Exercise prompt
Copy the data word for word, from its first line through the line that contains "text 4.2 VNC viewer [118, 306, 1122, 340]".

[Bounding box annotations]
— BEGIN —

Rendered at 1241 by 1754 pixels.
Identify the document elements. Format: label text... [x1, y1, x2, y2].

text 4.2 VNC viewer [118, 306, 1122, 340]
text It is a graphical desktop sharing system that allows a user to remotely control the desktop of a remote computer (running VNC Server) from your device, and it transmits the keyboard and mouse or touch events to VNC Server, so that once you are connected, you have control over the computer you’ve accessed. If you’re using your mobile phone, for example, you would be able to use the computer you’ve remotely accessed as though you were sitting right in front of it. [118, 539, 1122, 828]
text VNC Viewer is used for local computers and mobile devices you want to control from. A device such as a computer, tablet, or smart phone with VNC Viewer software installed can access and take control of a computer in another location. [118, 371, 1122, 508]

— END —

Answer for this exercise
Rendered at 1241 by 1754 pixels.
Identify the document elements. Format: label text... [x1, y1, x2, y2].

text 4.2 VNC viewer [118, 306, 1122, 340]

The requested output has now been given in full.